Bessemer’s Morgan Cheatham: Generative AI Will Unlock $1T in Value for Healthcare and Life Sciences
ABSTRACT
KEY POINTS FROM MORGAN CHEATHAM'S POV
We’ve been pontificating about AI in healthcare and life sciences for a long time. What is different now?
- With the explosion of biological and clinical data, the opportunity for disruption remains large. Along with an uptick in data, sequencing costs have decreased 10-fold since 2015, and regulations like the HITECH Act have digitized more than 90% of clinico-omic data. Companies are also focused on developing generative AI frameworks, like Deepmind’s AlphaFold, which performs predictions of protein structure.
What are the applications or use cases that might be attached to this category?
- “Generative models will tackle challenges across the healthcare and life sciences value-chain, spanning drug discovery to back-office automation,” says Cheatham. Areas include:
- Drug discovery: Generative AI enables methods for exploring the chemical and biological space more efficiently, and in some cases, may yield results in a much quicker fashion. (See chart, below.)
- Prognostics: Leveraging clinical data can improve predictions for disease progression and unlock increased options for care and prevention
- Synthetic data: Generating new data based on an underlying distributions will help maintain privacy and improve regulatory compliance
- Workflow automation: Numerous tools can improve provider efficiency by increasing output and improving data record quality. This includes copywriting or AI-powered writing assistants, and video content generation for medical or patient education.
- Workforce enablement
What are some of the potential roadblocks?
- Strict regulatory requirements and liability concerns weigh on go-to-market models for the majority of use cases. “For computational diagnostics, the regulatory pathway to enter the clinic remains a long, arduous, and costly road for most startup companies,” says Cheatham.
- Providers will be hesitant to trust and implement complex models that lack established success. “For generative AI-powered workflow automation, establishing efficient distribution methods and building provider trust with models that may not be fully explainable will pose challenges.”
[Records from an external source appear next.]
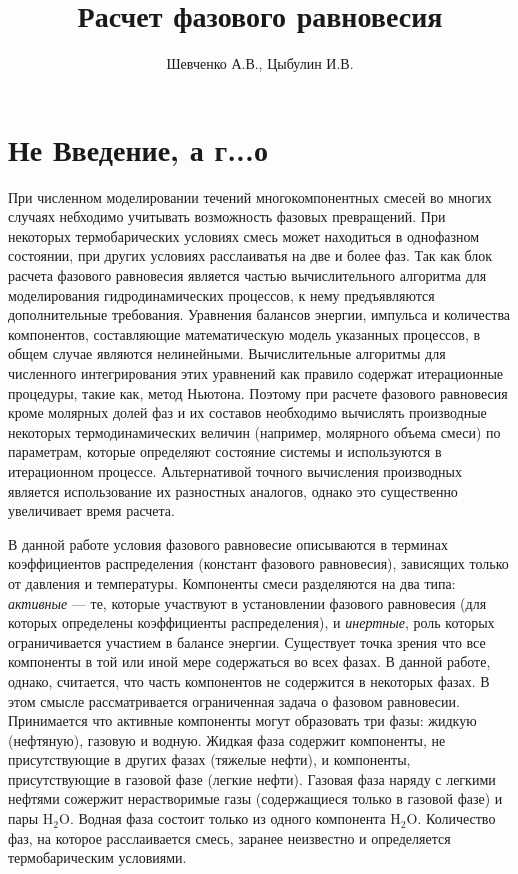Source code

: \documentclass[12pt]{article}
\title{Расчет фазового равновесия}
\author{Шевченко А.В., Цыбулин И.В.}
\begin{document}
\maketitle

\section{Не Введение, а г...о}

При численном моделировании течений многокомпонентных смесей во многих случаях небходимо учитывать возможность фазовых превращений. При некоторых термобарических условиях смесь может находиться в однофазном состоянии, при других условиях расслаиватья на две и более фаз. Так как блок расчета фазового равновесия является частью вычислительного алгоритма для моделирования гидродинамических процессов, к нему предъявляются дополнительные требования. Уравнения балансов энергии, импульса и количества компонентов, составляющие математическую модель указанных процессов, в общем случае являются нелинейными. Вычислительные алгоритмы для численного интегрирования этих уравнений как правило содержат итерационные процедуры, такие как, метод Ньютона. Поэтому при расчете фазового равновесия кроме молярных долей фаз и их составов необходимо вычислять производные некоторых термодинамических величин (например, молярного объема смеси) по параметрам, которые определяют состояние системы и используются в итерационном процессе. Альтернативой точного вычисления производных является использование их разностных аналогов, однако это существенно увеличивает время расчета.

В данной работе условия фазового равновесие описываются в терминах коэффициентов распределения (констант фазового равновесия), зависящих только от давления и температуры. Компоненты смеси разделяются на два типа: \emph{активные} --- те, которые участвуют в установлении фазового равновесия (для которых определены коэффициенты распределения), и \emph{инертные}, роль которых ограничивается участием в балансе энергии. Существует точка зрения что все компоненты в той или иной мере содержаться во всех фазах. В данной работе, однако, считается, что часть компонентов не содержится в некоторых фазах. В этом смысле рассматривается ограниченная задача о фазовом равновесии. Принимается что активные компоненты могут образовать три фазы: жидкую (нефтяную), газовую и водную.  Жидкая фаза содержит компоненты, не присутствующие в других фазах (тяжелые нефти), и компоненты, присутствующие в газовой фазе (легкие нефти). Газовая фаза наряду с легкими нефтями сожержит нерастворимые газы (содержащиеся только в газовой фазе) и пары $\mathrm{H_2O}$. Водная фаза состоит только из одного компонента $\mathrm{H_2O}$. Количество фаз, на которое расслаивается смесь, заранее неизвестно и определяется термобарическим условиями.
\end{document}
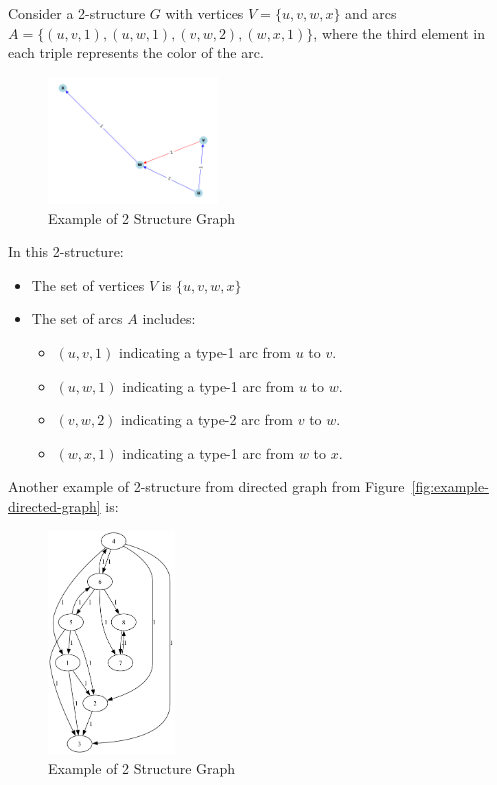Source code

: \begin{myex}[2-Structure]
    Consider a 2-structure $G$ with vertices $V = \{u, v, w, x\}$ and arcs $A = \{(u, v, 1), (u, w, 1), (v, w, 2), (w, x, 1)\}$, where the third element in each triple represents the color of the arc.

    \begin{figure}[!h]
        \centering
        \includegraphics[width=0.40\textwidth]{images/graphs/2_structure_graph_example}
        \caption{Example of 2 Structure Graph}
        \label{fig:2-structure-graph-example-simple}
    \end{figure}

    In this 2-structure:
    \begin{itemize}
        \item The set of vertices $V$ is $\{u, v, w, x\}$
        \item The set of arcs $A$ includes:
        \begin{itemize}
            \item $(u, v, 1)$ indicating a type-1 arc from $u$ to $v$.
            \item $(u, w, 1)$ indicating a type-1 arc from $u$ to $w$.
            \item $(v, w, 2)$ indicating a type-2 arc from $v$ to $w$.
            \item $(w, x, 1)$ indicating a type-1 arc from $w$ to $x$.
        \end{itemize}
    \end{itemize}
\end{myex}

Another example of 2-structure from directed graph from Figure~\ref{fig:example-directed-graph} is:
\begin{myex}
    \begin{figure}[!h]
        \centering
        \includegraphics[width=0.30\textwidth]{images/graphs/digraph_ex1}
        \caption{Example of 2 Structure Graph}
        \label{fig:2-structure-graph-example}
    \end{figure}
\end{myex}


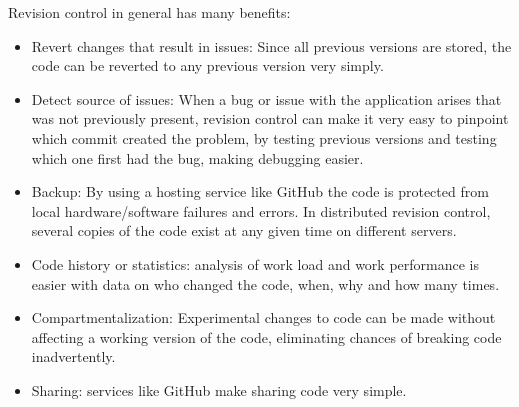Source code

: Revision control in general has many benefits:
\begin{itemize}
  \item Revert changes that result in issues: Since all previous versions are stored, the code can be reverted to any previous version
  very simply.
  \item Detect source of issues: When a bug or issue with the application arises that was not previously present, revision control can
  make it very easy to pinpoint which commit created the problem, by testing previous versions and testing which one first had the bug,
  making debugging easier.
  \item Backup: By using a hosting service like GitHub the code is protected from local hardware/software failures and errors. In
  distributed revision control, several copies of the code exist at any given time on different servers.
  \item Code history or statistics: analysis of work load and work performance is easier with data on who changed the code, when, why
  and how many times.
  \item Compartmentalization: Experimental changes to code can be made without affecting a working version of the code, eliminating
  chances of breaking code inadvertently.
  \item Sharing: services like GitHub make sharing code very simple.
\end{itemize}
VISUAL: AI-FIRST DRUG DISCOVERY GENERATING TANGIBLE RESULTS
IN THE INVESTOR’S OWN WORDS
Generative models represent a recent breakthrough in machine learning research whereby algorithms can utilize existing data to create new, plausible data — a departure from canonical AI approaches that produce analyses of existing information (e.g., prediction, classification). We now have high-quality, cheap, fast AI models for generating text, images, videos, software code, music, voice, 3D models, and more.
Big tech has played a critical role in developing generative model frameworks including OpenAI’s GPT-3, a deep learning model that can generate human-like text, and DALL-E, which can create realistic images from a natural language description, as well as life sciences-specific tools like Deepmind’s AlphaFold, which performs predictions of protein structure. Burgeoning open-source communities are forming around many of these tools — along with foundation and task-specific model landscapes — as access to compute increases, even as costs subside.
Coinciding with the rapid advancement of generative models is the explosion of biological and clinical data and increasing clinico-omic data liquidity. The cost of sequencing has decreased by more than 10x since 2015 and chemical and biological data has become digitized. In parallel, regulations such as the HITECH Act have digitized more than 90% of clinical data, and more recently, the 21st Century Cures Act has mandated and incentivized increasing healthcare data interoperability across stakeholders.
MORE Q&A
Q: What do other market participants or observers misunderstand about these categories?
A: It’s easy to underestimate how essential quality data will be in order to create equitable outcomes and insights. As generative AI methods find healthcare and life sciences applications, it’s essential that we partner with leaders in AI ethics and biosecurity to ensure appropriate and equitable use.
For example, we have well-established documentation on the underrepresentation of underserved and minority populations in clinical trials. Though increasing diversity in clinical trials has become a key focus area for many biopharma companies, generative AI models trained on incomplete datasets could perpetuate bias or underperform. Similarly, like any breakthrough technology, these models could be used to generate biological or chemical products that pose risk to society and therefore require collaboration with the biosecurity field.
WHAT ELSE TO WATCH FOR
Rather than selling into larger organizations, players opting for direct-to-clinician, product-led growth will place AI workflow solutions directly in front of increasingly tech-hungry end users. “I'm compelled by direct-to-consumer models for scientists, clinicians, and other specialists in the healthcare and life sciences industries,” says Cheatham. “We’re on the cusp of a major shift in how healthcare and life sciences software is built and sold. Increasingly, individual workers such as clinicians and scientists are adopting consumer-grade technology through bottoms-up motions. Healthcare and life sciences tech companies are leveraging product-led growth strategies first pioneered by cloud giants.”